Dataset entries

====

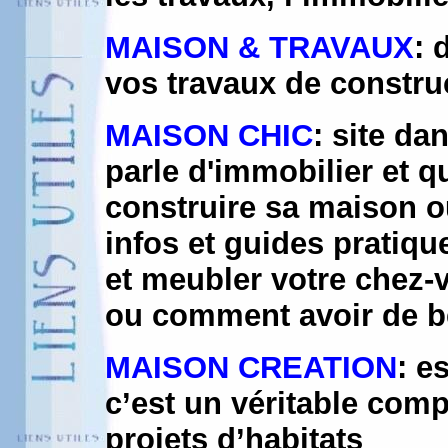
MAISON & TRAVAUX
: 
vos travaux de constru
MAISON CHIC
: site da
parle d'immobilier et 
construire sa maison ou
infos et guides pratiq
et meubler votre chez-
ou comment avoir de be
MAISON CREATION
: e
c’est un véritable com
projets d’habitats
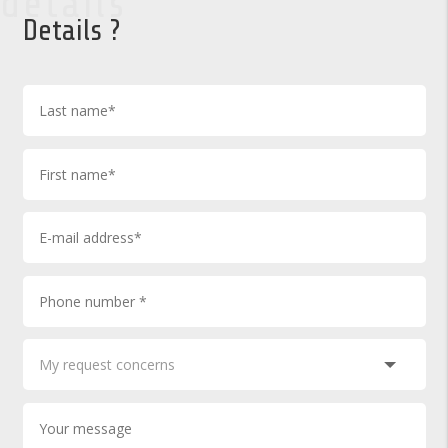
details
Details ?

====

Copy out every line of the records above without changing a character, but leave out the pictures.

MAISON & TRAVAUX
: 
vos travaux de constru
MAISON CHIC
: site da
parle d'immobilier et 
construire sa maison ou
infos et guides pratiq
et meubler votre chez-
ou comment avoir de be
MAISON CREATION
: e
c’est un véritable com
projets d’habitats
details
Details ?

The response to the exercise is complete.